> [Text block]:

_ _ _ _

Trump, Congress And The Deep State: Who’s Driving Your Bus?
One of the best books I’ve read this past year is “Dear America: Who’s Driving the Bus?” by Linda Goudsmit (Contrapoint Publishing). I would recommend it to anyone who wants to understand school shootings, millions of abortions, fatherless homes, the Deep State, today’s social chaos, and just about any other new millennium societal problem. I wish I had read the book before I married… certainly before I had children. It would be great input for a first-time voter, too.
As Goudsmit explains it, the “Bus” is you. It’s me. It’s the narcissistic amoral teenager who killed 10 and injured 10 people in Santa Fe, Texas last week; it is the narcissistic amoral teenager who has been charged with 17 counts of murder and 17 counts of attempted murder in the February 14 shootings in Parkland, FL. Donald Trump, Bill and Hillary Clinton, Barack Obama, Nancy Pelosi and all familiar political names have a “Bus.” Each of the treasonous Deep State participants who think they know better than the people what’s good for America has a “Bus.” It is who is carried on each of our busses that make the Never Trumpers think they have the right to undo the results of a democratically-elected President and try to force him by crook and hook to leave office – a coup of which any third world dictator would approve. The “Bus” is each individual liberal who thinks decisions are best made with emotions rather than logical facts and truth — and the “Bus” is each conservative who disagrees.
Goudsmit explains that each of us carries within us the personal hurts and emotional traumas suffered at various times of our lives – mostly from childhood. These personalities, buried so deeply within each of us that they are often totally unknown to us, are passengers on our individual busses. We are unaware that these personalities live within us. When life circumstances create a mirror-like threat that shouts “danger” to one of these trauma-induced personalities from childhood, they often try to take control of the way in which we respond to the perceived threat. If our adult identity chooses to let the emotionally traumatized childhood personality dictate our response to the perceived threat, a child is driving our bus.
Soldiers who suffer PTSD are good examples of how trauma suffered as adults can impact behavior when circumstances sound an alarm. Goudsmit provides the example of a soldier traumatized in battle who returns home and, upon hearing a traffic helicopter overhead perceives he is still on the battlefield and is under attack. Or, he sees a truck on the road and perceives it as an enemy convoy. He may hear a loud noise and react as a soldier on the battlefield rather than an adult civilian relaxing at home whose wife just dropped a large pot on the kitchen floor. He is under attack only in his mind but if he allows the soldier personality which perceives it is under attack to dominate his adult civilian reality he will behave as a soldier in battle who, in reality, is a civilian in a peaceful setting. People may be hurt if he is unable to acquire a reality-based sense of time. He needs the civilian that he is, not the soldier that he was, to drive his “Bus.”

_ _ _ _

(Collected data)
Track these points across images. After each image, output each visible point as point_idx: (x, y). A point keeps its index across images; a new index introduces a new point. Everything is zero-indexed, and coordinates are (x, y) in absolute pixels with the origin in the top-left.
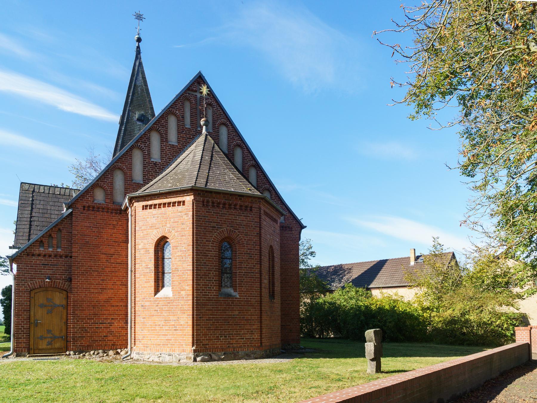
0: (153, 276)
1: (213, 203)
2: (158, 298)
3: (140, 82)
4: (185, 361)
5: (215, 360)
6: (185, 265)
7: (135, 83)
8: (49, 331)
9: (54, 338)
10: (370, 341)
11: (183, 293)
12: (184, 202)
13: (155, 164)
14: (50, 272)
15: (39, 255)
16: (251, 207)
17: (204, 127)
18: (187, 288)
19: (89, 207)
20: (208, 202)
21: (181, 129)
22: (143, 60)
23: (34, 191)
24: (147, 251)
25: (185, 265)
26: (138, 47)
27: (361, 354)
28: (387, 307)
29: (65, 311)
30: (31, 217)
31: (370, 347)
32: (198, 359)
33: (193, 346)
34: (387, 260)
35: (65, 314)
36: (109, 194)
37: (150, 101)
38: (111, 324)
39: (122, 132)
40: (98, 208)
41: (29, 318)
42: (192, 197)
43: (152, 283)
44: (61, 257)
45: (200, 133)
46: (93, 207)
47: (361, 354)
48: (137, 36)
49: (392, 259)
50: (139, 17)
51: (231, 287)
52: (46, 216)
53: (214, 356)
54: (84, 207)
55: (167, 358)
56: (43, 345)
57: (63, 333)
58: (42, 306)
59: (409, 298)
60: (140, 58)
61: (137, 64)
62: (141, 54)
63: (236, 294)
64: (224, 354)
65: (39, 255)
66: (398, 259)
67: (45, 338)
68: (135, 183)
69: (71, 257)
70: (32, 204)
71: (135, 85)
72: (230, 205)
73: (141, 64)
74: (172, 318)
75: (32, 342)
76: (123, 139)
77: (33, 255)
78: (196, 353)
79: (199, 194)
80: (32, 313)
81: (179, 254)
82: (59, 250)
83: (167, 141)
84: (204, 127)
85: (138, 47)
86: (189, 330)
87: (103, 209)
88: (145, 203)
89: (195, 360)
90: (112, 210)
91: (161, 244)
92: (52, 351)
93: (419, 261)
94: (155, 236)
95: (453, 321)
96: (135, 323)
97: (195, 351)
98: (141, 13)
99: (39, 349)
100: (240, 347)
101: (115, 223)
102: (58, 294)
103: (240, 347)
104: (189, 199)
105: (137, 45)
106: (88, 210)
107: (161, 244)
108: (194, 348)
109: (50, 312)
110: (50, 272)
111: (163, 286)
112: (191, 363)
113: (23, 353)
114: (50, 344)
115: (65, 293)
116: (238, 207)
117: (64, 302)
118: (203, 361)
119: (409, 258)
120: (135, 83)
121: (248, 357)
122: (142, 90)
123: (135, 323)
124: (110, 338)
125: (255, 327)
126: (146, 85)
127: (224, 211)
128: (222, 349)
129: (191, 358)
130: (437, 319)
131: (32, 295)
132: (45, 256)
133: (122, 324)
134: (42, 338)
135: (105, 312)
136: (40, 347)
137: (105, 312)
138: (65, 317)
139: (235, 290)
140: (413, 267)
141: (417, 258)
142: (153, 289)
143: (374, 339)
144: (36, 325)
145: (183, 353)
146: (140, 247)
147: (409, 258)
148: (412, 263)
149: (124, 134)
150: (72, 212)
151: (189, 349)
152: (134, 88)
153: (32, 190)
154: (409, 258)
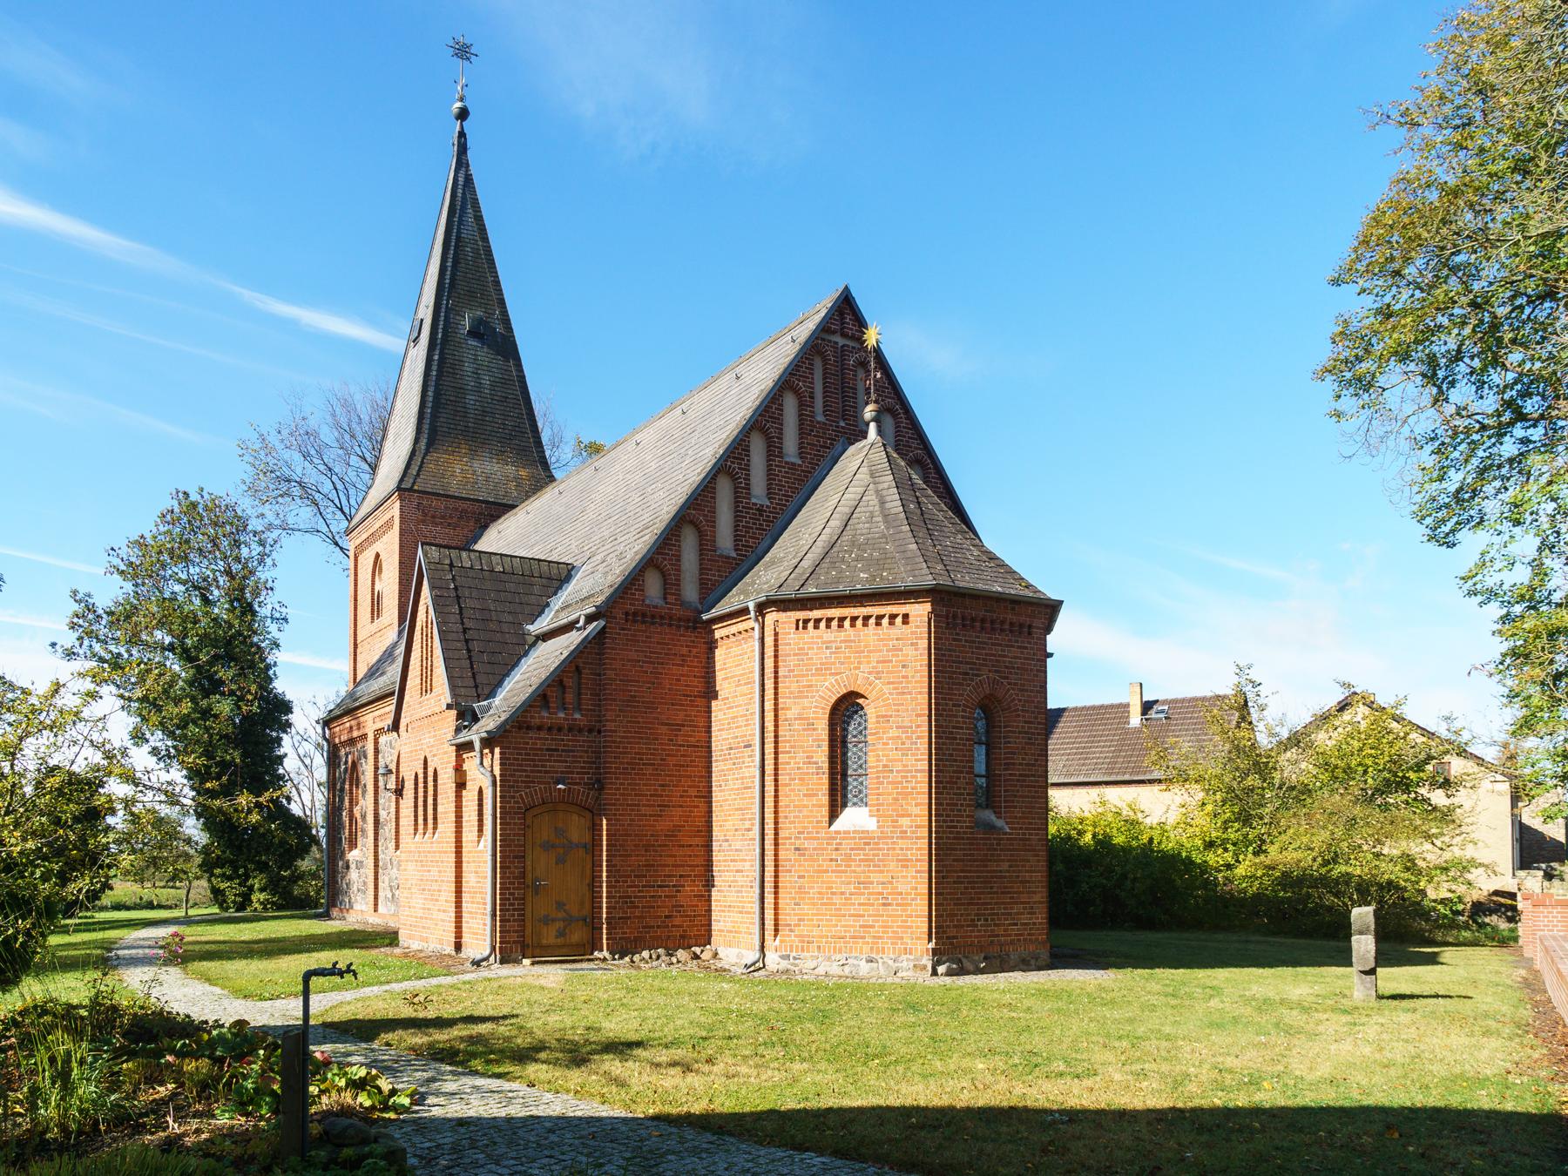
0: (827, 782)
1: (963, 619)
2: (837, 832)
3: (469, 231)
4: (910, 973)
5: (968, 973)
6: (910, 760)
7: (459, 232)
8: (560, 905)
9: (569, 920)
10: (1361, 933)
11: (905, 821)
12: (906, 616)
13: (760, 510)
14: (560, 767)
15: (539, 728)
16: (1030, 627)
17: (873, 426)
18: (916, 810)
19: (635, 614)
20: (955, 617)
21: (806, 426)
22: (473, 170)
23: (451, 565)
24: (811, 726)
25: (910, 760)
26: (462, 134)
27: (1344, 958)
28: (1119, 840)
29: (589, 858)
30: (465, 631)
31: (1364, 945)
32: (941, 969)
33: (930, 940)
34: (1064, 710)
35: (589, 866)
36: (671, 585)
37: (497, 283)
38: (678, 887)
39: (435, 368)
40: (653, 617)
41: (523, 875)
42: (928, 607)
43: (824, 799)
44: (580, 730)
45: (864, 435)
46: (644, 615)
47: (1344, 958)
48: (459, 104)
49: (1075, 709)
50: (463, 52)
51: (987, 807)
52: (492, 626)
53: (968, 965)
54: (627, 614)
55: (864, 968)
56: (549, 936)
57: (586, 911)
58: (547, 846)
59: (1165, 812)
60: (468, 165)
61: (461, 180)
62: (469, 153)
63: (1000, 823)
64: (985, 958)
65: (539, 728)
66: (1093, 708)
67: (554, 920)
68: (721, 556)
69: (599, 732)
70: (458, 597)
71: (458, 238)
72: (992, 622)
73: (469, 180)
74: (874, 877)
75: (528, 932)
76: (437, 385)
77: (529, 728)
78: (938, 955)
79: (942, 599)
80: (529, 863)
81: (893, 733)
82: (577, 716)
83: (781, 455)
84: (873, 426)
85: (462, 134)
86: (921, 905)
87: (662, 617)
88: (802, 615)
89: (935, 973)
90: (680, 620)
91: (846, 709)
92: (564, 951)
93: (1152, 714)
94: (831, 690)
95: (1290, 880)
96: (776, 887)
97: (935, 952)
98: (468, 42)
99: (542, 947)
100: (1012, 943)
101: (685, 650)
102: (575, 817)
103: (1012, 943)
104: (920, 611)
105: (458, 128)
106: (635, 621)
107: (846, 709)
108: (932, 945)
109: (560, 861)
110: (560, 767)
111: (844, 805)
112: (925, 978)
113: (513, 956)
114: (561, 934)
115: (589, 815)
116: (1007, 626)
117: (587, 838)
118: (949, 973)
119: (1127, 705)
120: (459, 232)
121: (1025, 965)
122: (476, 251)
123: (776, 887)
124: (677, 921)
125: (1037, 898)
126: (485, 239)
127: (984, 637)
128: (981, 948)
129: (925, 967)
130: (1245, 871)
131: (529, 822)
132: (550, 729)
133: (699, 888)
134: (547, 920)
135: (670, 861)
136: (544, 942)
137: (670, 861)
138: (588, 872)
139: (998, 814)
140: (1138, 731)
141: (1147, 707)
142: (825, 811)
143: (1373, 927)
144: (536, 890)
145: (904, 957)
146: (790, 714)
147: (1124, 708)
148: (1135, 720)
149: (440, 371)
150: (603, 631)
151: (922, 949)
152: (456, 246)
153: (447, 561)
154: (1127, 705)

_ _ _ _

> [Things to do]:
1. Answer these from the article on "Dear America":
(a) Which publisher is named for the book?
(b) How many people did the teenager in Santa Fe, Texas kill?
(c) In the soldier example, what does he take a truck on the road to be?
2. Extend the article on "Dear America" past its final sentence.

> [Expected answers]:
1.
(a) Contrapoint Publishing
(b) 10
(c) An enemy convoy

2.
We all drive our own busses and the passengers we carry are the various personalities we’ve picked up on our journey through life.
Did you know that from the moment of birth, infants are not only helpless and dependent, they are totally self-absorbed? As Goudsmit puts it:
”We exist in a state of fusion, unable to distinguish self from other. The task of childhood is to emerge from this state of total narcissism; the method is learning. The child slowly learns to become an adult by gradually relinquishing the total self-absorption of infancy. The child learns to identify self by discovering the reality of other. The objective is to grow up and become a responsible adult able to care for another human being so that the cycle of life can continue.”
Once we understand the task of childhood is to emerge from the state of total narcissism (which says “I am everything and everything is me”) through a process of learning, it should be easy to understand that the job of a parent is to teach the child that others exist in the world who have equal rights to live their lives. If how they want to express their growth experience brings no harm to the self or to the other, the child must accept the other’s right to do so. The parent’s job is to be done as lovingly as possible but it must be done or the child will never mature into a healthy, happy adult.
And therein lay the core of the problem we have in America.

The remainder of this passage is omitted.